• [Task objective]
Report each line of the records below that holds the word "paper".

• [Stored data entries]
- - - -
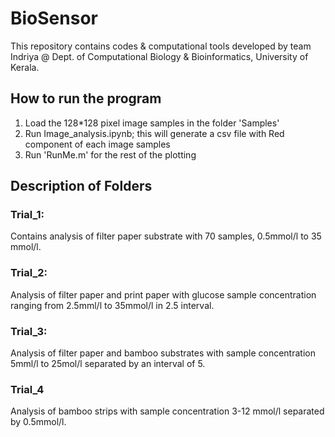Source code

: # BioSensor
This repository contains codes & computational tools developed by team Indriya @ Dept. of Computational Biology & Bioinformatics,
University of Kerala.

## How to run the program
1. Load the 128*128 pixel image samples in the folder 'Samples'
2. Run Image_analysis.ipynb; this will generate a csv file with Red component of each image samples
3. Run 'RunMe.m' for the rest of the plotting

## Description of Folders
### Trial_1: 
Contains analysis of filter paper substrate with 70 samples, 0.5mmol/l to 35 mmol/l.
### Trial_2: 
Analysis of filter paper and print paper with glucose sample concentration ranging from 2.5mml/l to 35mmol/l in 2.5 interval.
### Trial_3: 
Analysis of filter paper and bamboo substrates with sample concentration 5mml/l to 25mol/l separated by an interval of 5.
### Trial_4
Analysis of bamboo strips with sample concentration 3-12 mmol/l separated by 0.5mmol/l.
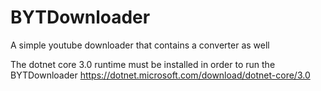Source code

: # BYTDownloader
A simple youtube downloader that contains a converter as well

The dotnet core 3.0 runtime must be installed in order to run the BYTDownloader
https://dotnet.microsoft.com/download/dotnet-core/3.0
- - - -
• [Written solution]
Contains analysis of filter paper substrate with 70 samples, 0.5mmol/l to 35 mmol/l.
Analysis of filter paper and print paper with glucose sample concentration ranging from 2.5mml/l to 35mmol/l in 2.5 interval.
Analysis of filter paper and bamboo substrates with sample concentration 5mml/l to 25mol/l separated by an interval of 5.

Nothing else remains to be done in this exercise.